## Assigned task:
An exact transcription of the entries is required, with no images included.

########################################

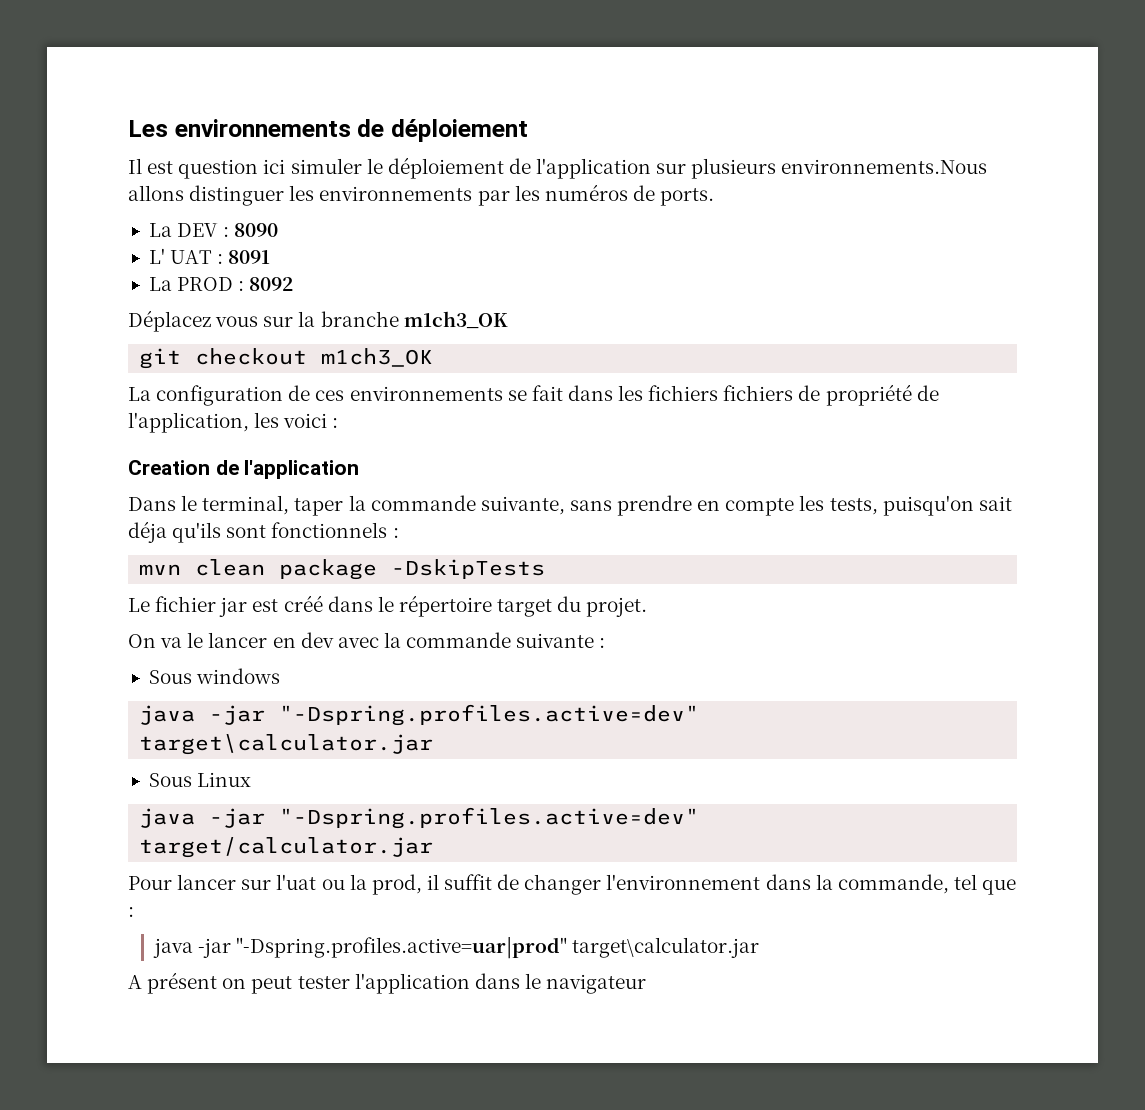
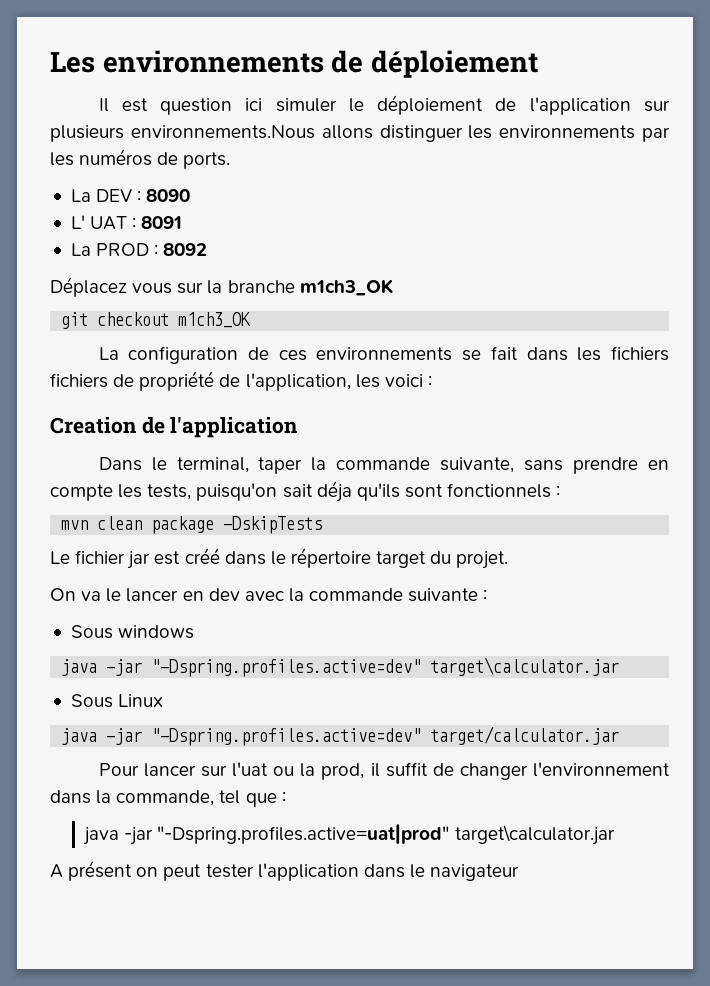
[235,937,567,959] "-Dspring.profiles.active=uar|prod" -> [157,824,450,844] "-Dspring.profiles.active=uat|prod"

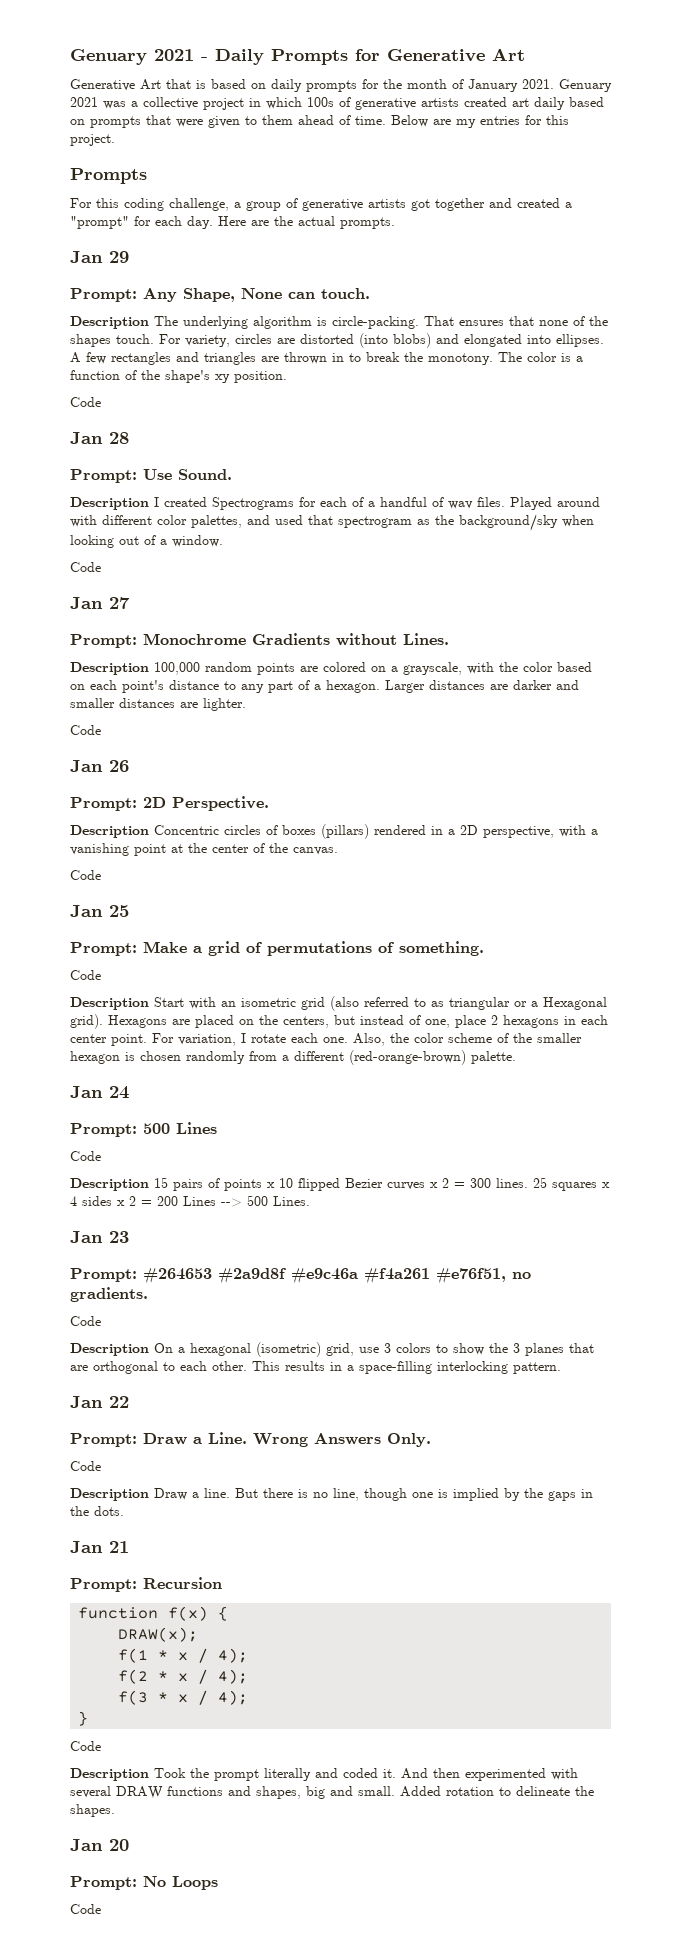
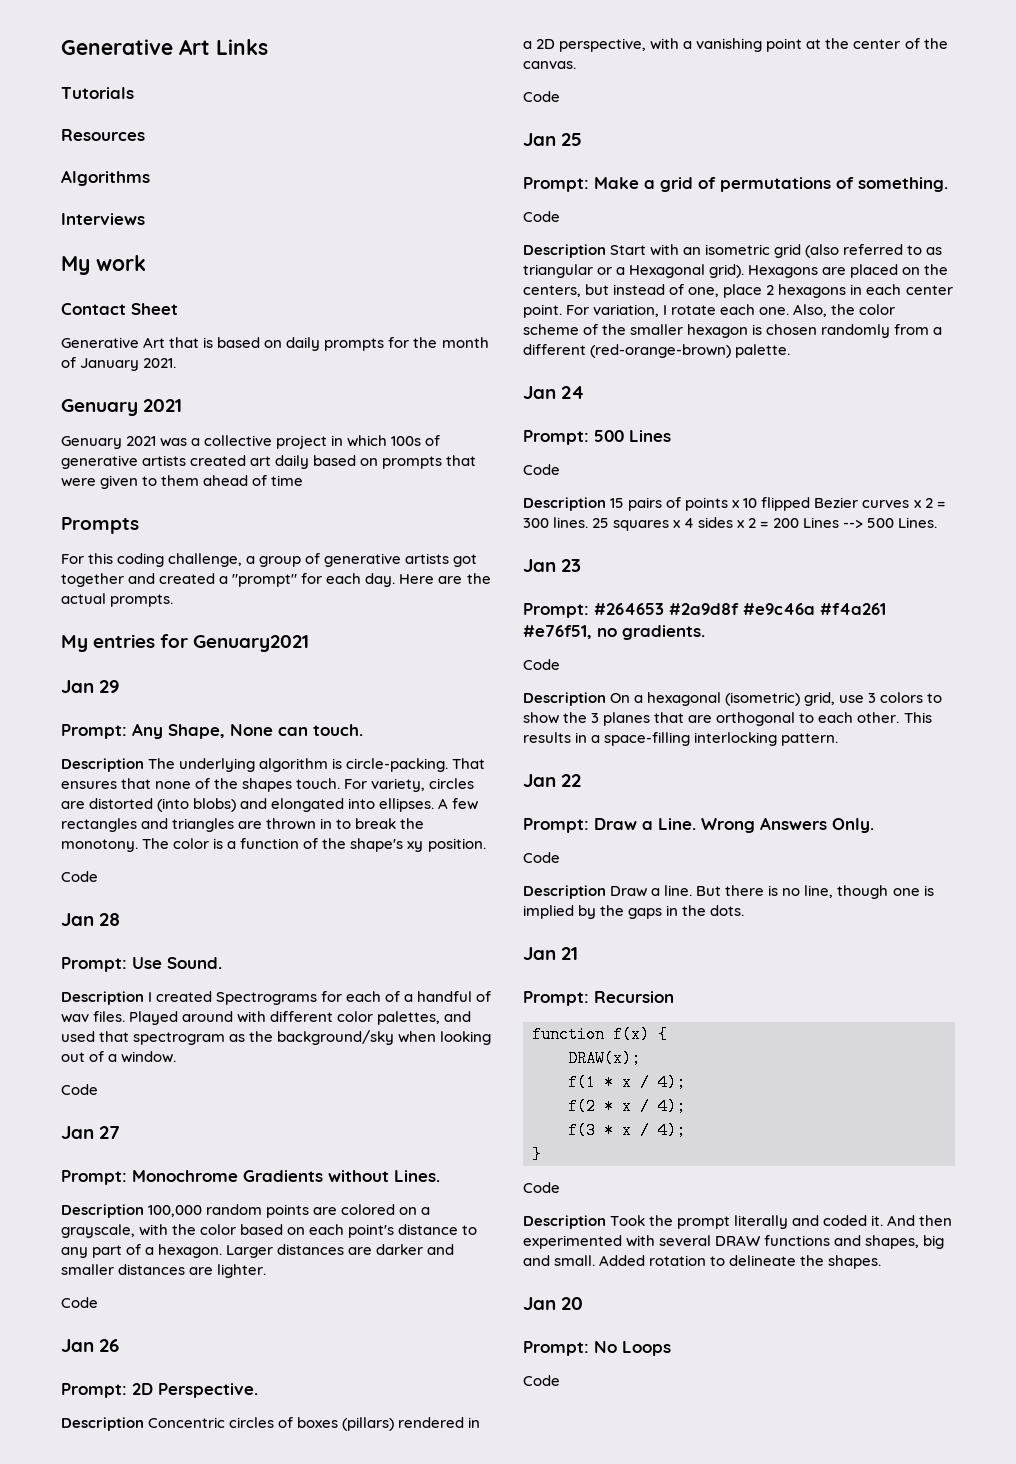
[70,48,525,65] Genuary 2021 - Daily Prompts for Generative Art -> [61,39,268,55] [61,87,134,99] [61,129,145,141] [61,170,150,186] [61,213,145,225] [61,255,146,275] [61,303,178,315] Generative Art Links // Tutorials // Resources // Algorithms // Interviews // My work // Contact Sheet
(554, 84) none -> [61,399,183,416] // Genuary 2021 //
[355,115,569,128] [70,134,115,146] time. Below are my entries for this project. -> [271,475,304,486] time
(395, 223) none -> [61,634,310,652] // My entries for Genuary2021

########################################

## Answer:
[235,937,567,959] "-Dspring.profiles.active=uar|prod" -> [157,824,450,844] "-Dspring.profiles.active=uat|prod"

[70,48,525,65] Genuary 2021 - Daily Prompts for Generative Art -> [61,39,268,55] [61,87,134,99] [61,129,145,141] [61,170,150,186] [61,213,145,225] [61,255,146,275] [61,303,178,315] Generative Art Links // Tutorials // Resources // Algorithms // Interviews // My work // Contact Sheet
(554, 84) none -> [61,399,183,416] // Genuary 2021 //
[355,115,569,128] [70,134,115,146] time. Below are my entries for this project. -> [271,475,304,486] time
(395, 223) none -> [61,634,310,652] // My entries for Genuary2021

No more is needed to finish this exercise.